The Senate committee largely declined to identify suppliers or reveal locations due to privacy concerns, but in interviews generally described many of the offenders as small businesses that apparently were created for the purpose of committing fraud. Investigators were reviewing the evidence to determine which cases might be referred to law enforcement for prosecution.

In one case, Miami-based Professional Gluco Services Inc. submitted 83 questionable claims between December 2005 and July 2006 and was paid $93,171, according to the report. Last November, Gluco's owners pleaded guilty to criminal charges of submitting claims for medical equipment that had not been ordered by a doctor nor delivered to a Medicare patient.

"The slipshod procedures that let these claims get through are an insult to U.S. taxpayers," said Sen. Carl Levin, D-Mich., who chairs the Senate panel. "It is long overdue to shut the door on this multimillion-dollar abuse."

The report comes as lawmakers in both parties seek ways to trim spending in the rapidly growing domestic entitlement program — which has been cited for many years by the Government Accountability Office as a high-risk for fraud and waste — while preserving benefits for millions of the elderly and disabled. This week, Senate Democrats are pushing legislation to prevent scheduled Medicare cuts to doctors' payments by trimming payments to private insurers that they consider too generous, a move that President Bush and some Republicans oppose.
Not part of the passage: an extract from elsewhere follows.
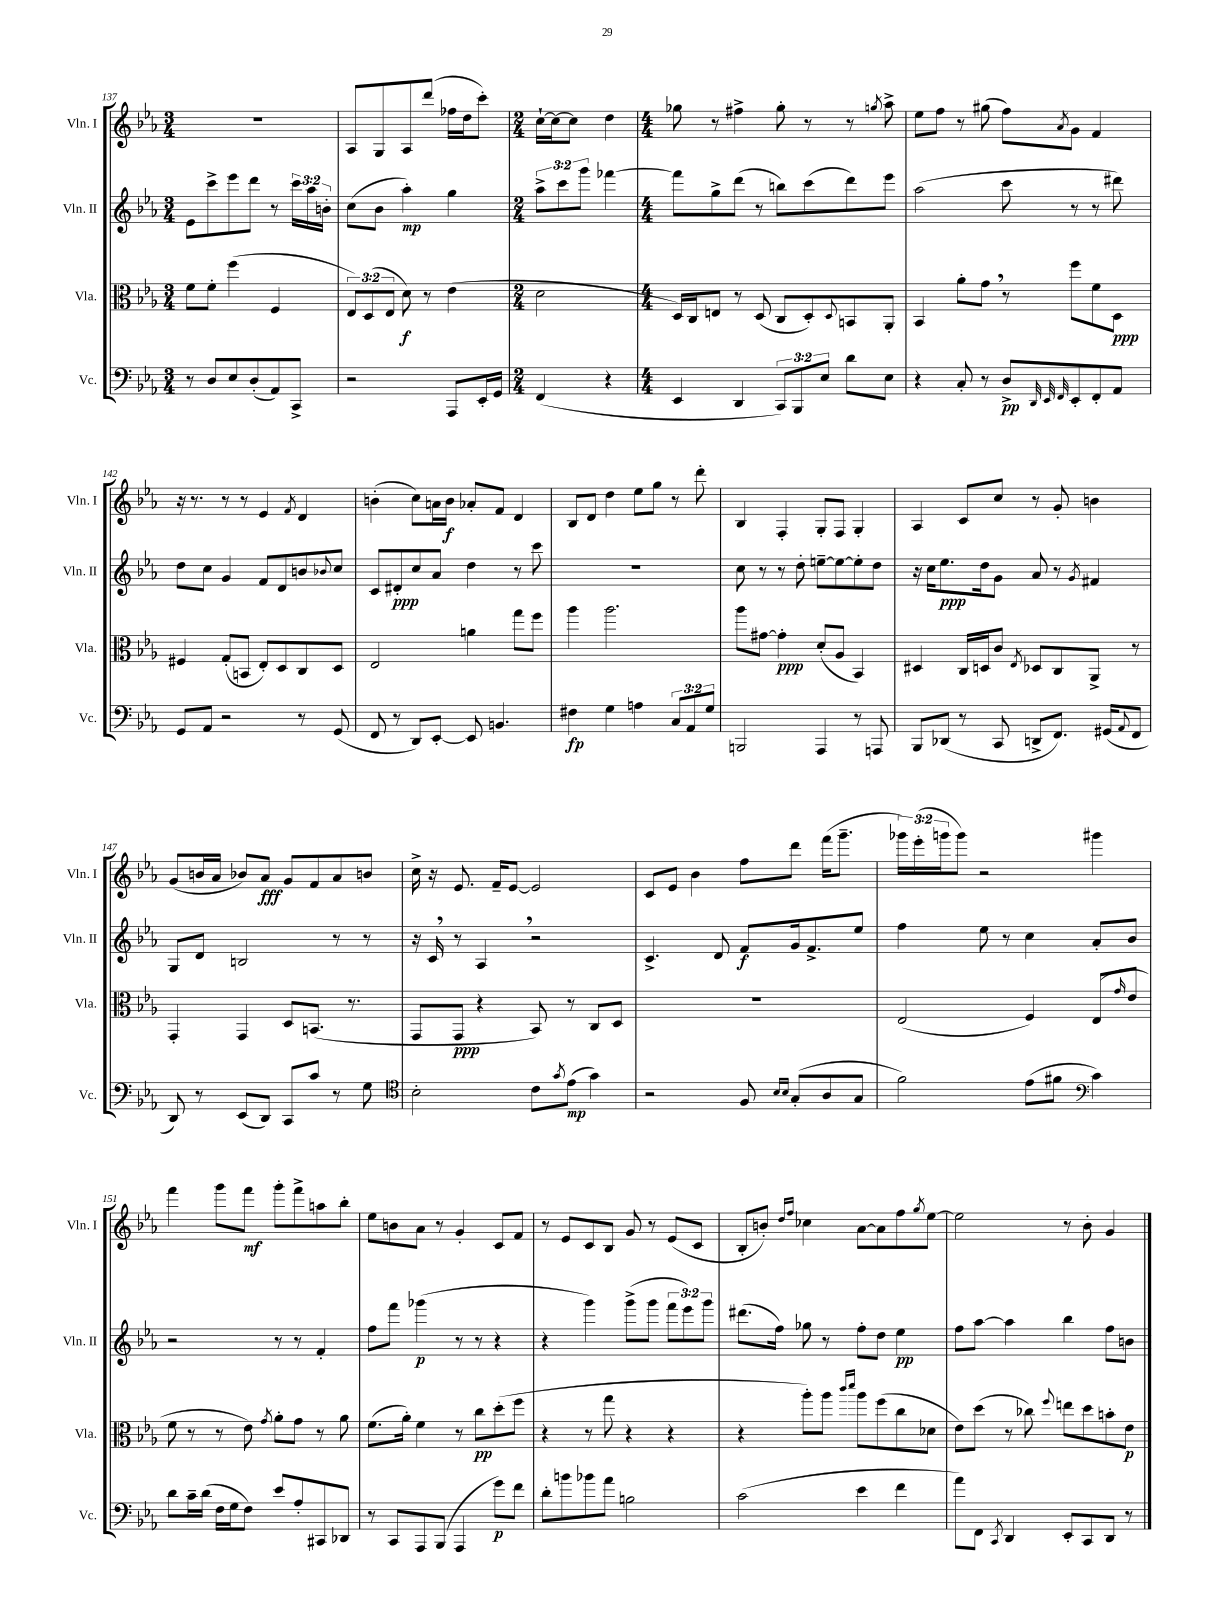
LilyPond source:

Sen. John McCain, R-Ariz., the likely Republican presidential nominee, has pledged to balance the federal budget by the end of his first term if elected in part by curbing wasteful spending and overhauling costly entitlement programs such as Social Security.

The Senate investigation based its findings on a statistical sample of 1,500 deceased physicians who had been assigned ID codes for Medicare reimbursement use and on additional data it obtained for Florida. CMS was asked to provide data on Medicare claims involving those deceased doctors that had service dates between Jan. 1, 2000 and Dec. 31, 2007.